● Source document:
------------------------------------------------------------

Figure 7. β-SITO represses activation of NF-κB and necroptosis signaling pathways. (A) The protein expression levels of NLRP3, p-P65, P65, p-RIPK3, RIPK3, p-MLKL, MLKL and IL-1β were analyzed by immunoblotting in NMCMs. (B–F) Protein expression levels were quantified using ImageJ software (n = 3). GAPDH was used as a loading control. (G). The protein expression levels of NLRP3, p-P65, P65, p-RIPK3, RIPK3, p-MLKL, MLKL and IL-1β were analyzed by immunoblotting in mice. (H–L) Protein expression levels were quantified using ImageJ software (n = 6). GAPDH was used as a loading control. *P < 0.05, **P < 0.01, ***P < 0.001; ns means no significance.
4 Discussion
In the present study, we comprehensively investigated the cardioprotective effects and underlying mechanisms of β-SITO in MI using both in vivo and in vitro models. Our findings demonstrate that β-SITO significantly improves cardiac function, mitigates myocardial fibrosis, reduces cardiomyocyte injury under hypoxic conditions, and inhibits fibroblast activation. Mechanistically, transcriptome sequencing combined with molecular docking and protein validation assays revealed that β-SITO exerts its beneficial effects primarily through the regulation of inflammatory and necroptotic signaling pathways, particularly via modulation of NF-κB, NLRP3 inflammasome, and RIPK3/MLKL-mediated necroptosis (Figure 8).
MI is characterized by ischemic cardiomyocyte death, followed by an inflammatory response and fibrotic remodeling, ultimately leading to progressive cardiac dysfunction and heart failure (Li et al., 2025a). Despite the widespread use of reperfusion therapy and pharmacologic agents such as β-blockers and ACE inhibitors (Chen et al., 2025b), the long-term prognosis for patients with MI remains unsatisfactory, highlighting the need for novel therapeutic approaches targeting the underlying pathophysiology. β-SITO, a plant-derived phytosterol known for its anti-inflammatory and anti-oxidant properties, has emerged as a potential candidate with multifaceted bioactivities (Tang et al., 2024; Jiang et al., 2025). However, its role in cardiovascular disease, particularly in post-MI remodeling, has not been thoroughly elucidated.
Our in vivo data provide compelling evidence that β-SITO administration significantly improves left ventricular function post-MI, as evidenced by increased LVEF, LVFS, and cardiac output, alongside reduced infarct size and HW/TL ratios. These functional improvements were accompanied by decreased myocardial expression of hypertrophy markers ANP and BNP, suggesting attenuation of pathological remodeling. Histological analyses further revealed reduced interstitial fibrosis and lower expression of fibrotic markers, including COL-1, COL-3, Galectin-3 and α-SMA, indicating that β-SITO mitigates myocardial fibrosis.
In vitro, we demonstrated that β-SITO confers direct cytoprotective effects on NMCMs subjected to hypoxic stress, significantly improving cell viability and reducing cardiomyocytes damage. These results suggest that β-SITO may preserve cardiomyocyte integrity in the ischemic myocardium, thereby preventing the loss of functional myocardial tissue. Additionally, in NMCFs, β-SITO inhibited TGF-β–induced fibroblast proliferation, migration, and myofibroblast differentiation. These findings demonstrate a dual mechanism by which β-SITO acts—protecting cardiomyocytes and preventing excessive fibroblast activation, thereby limiting both cell loss and fibrotic scar expansion.

------------------------------------------------------------

(Saved entries)
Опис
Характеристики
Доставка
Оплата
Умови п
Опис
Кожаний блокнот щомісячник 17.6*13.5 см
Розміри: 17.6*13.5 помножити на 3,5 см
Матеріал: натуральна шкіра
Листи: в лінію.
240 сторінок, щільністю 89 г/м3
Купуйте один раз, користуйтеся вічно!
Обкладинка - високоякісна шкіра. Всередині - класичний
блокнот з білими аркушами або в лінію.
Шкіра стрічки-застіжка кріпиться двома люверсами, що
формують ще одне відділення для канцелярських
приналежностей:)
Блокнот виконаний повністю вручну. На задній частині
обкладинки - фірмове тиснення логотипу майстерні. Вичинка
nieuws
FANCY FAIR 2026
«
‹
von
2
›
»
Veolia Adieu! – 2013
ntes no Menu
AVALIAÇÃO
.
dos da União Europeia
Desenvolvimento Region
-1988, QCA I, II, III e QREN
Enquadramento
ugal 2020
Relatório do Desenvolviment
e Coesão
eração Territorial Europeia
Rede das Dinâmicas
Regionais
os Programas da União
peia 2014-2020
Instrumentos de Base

------------------------------------------------------------

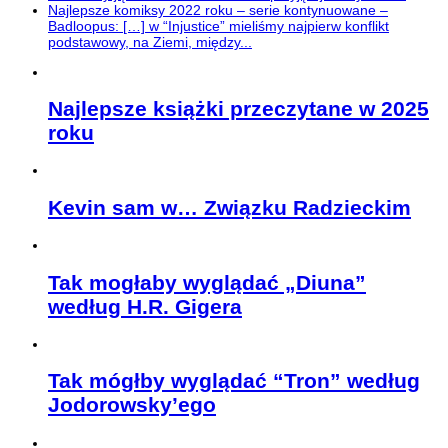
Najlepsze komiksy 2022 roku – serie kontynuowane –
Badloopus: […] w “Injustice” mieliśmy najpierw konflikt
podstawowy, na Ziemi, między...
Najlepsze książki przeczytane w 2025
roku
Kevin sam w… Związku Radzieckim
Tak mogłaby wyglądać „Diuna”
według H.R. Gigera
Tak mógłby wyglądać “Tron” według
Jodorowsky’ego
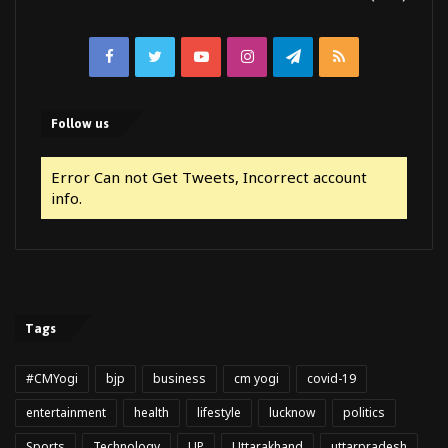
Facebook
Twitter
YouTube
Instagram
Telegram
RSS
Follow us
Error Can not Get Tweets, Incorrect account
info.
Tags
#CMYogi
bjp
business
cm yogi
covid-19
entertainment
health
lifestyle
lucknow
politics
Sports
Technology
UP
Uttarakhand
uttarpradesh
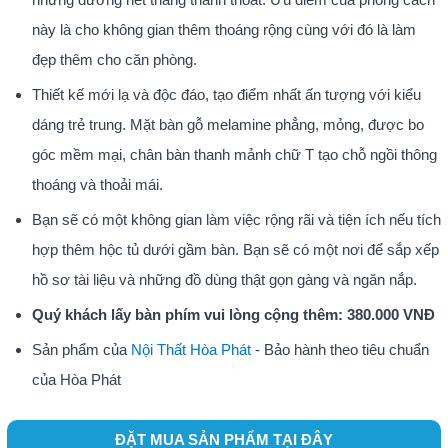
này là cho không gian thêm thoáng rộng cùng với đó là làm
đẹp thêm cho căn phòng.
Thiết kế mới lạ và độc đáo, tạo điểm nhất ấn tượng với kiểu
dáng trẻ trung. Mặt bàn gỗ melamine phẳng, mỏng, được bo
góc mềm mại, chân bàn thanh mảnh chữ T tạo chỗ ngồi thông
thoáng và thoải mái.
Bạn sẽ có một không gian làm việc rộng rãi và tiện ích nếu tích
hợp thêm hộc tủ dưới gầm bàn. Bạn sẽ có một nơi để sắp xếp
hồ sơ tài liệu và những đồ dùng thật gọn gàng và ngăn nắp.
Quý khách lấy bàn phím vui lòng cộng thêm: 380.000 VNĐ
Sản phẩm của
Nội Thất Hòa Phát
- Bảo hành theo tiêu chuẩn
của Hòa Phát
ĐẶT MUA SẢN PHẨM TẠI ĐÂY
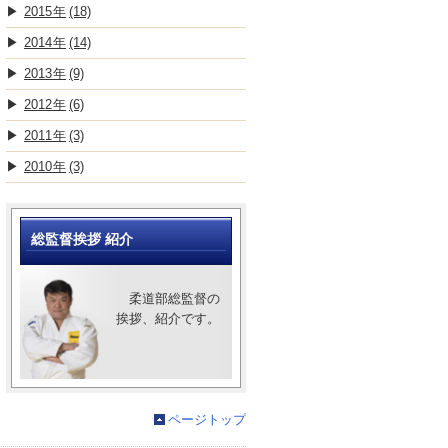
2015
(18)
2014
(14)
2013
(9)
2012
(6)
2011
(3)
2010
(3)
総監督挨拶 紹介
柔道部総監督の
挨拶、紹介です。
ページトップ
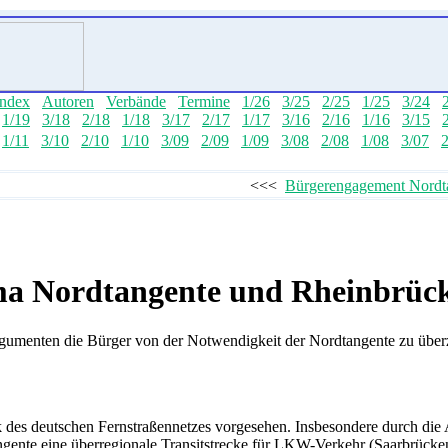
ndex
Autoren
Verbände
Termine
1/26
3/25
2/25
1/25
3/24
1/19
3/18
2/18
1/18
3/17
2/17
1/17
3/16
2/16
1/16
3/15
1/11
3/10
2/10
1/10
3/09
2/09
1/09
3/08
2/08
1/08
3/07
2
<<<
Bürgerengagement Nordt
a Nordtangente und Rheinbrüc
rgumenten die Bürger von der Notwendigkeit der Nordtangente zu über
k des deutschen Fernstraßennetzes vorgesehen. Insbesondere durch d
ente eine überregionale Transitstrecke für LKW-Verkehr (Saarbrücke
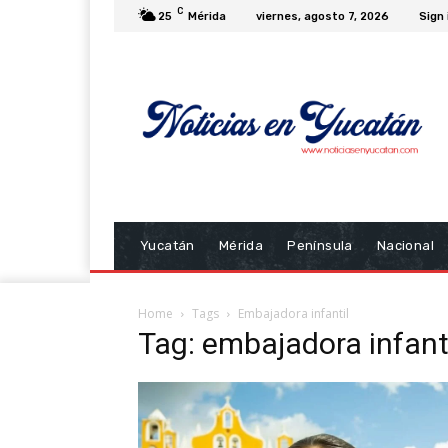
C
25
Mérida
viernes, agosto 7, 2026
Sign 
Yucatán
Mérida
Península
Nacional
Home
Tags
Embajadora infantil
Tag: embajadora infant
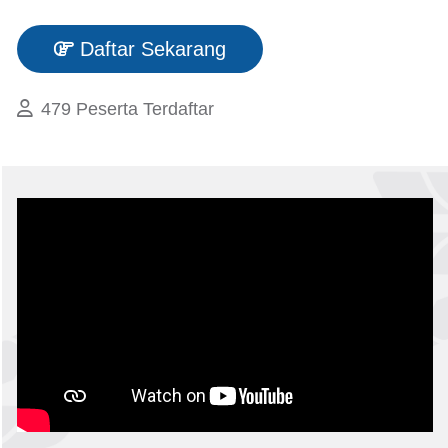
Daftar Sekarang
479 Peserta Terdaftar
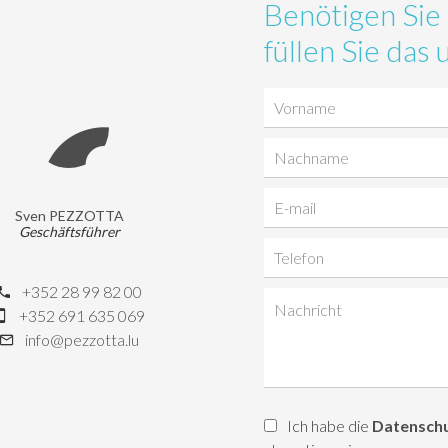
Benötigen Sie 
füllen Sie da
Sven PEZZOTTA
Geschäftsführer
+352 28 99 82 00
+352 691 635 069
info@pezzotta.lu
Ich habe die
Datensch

------------------------------------------------------------

● How to complete this task:
According to the discussion of β-SITO in myocardial infarction, which two hypertrophy markers showed decreased myocardial expression after β-SITO administration?

● Output below:
ANP and BNP.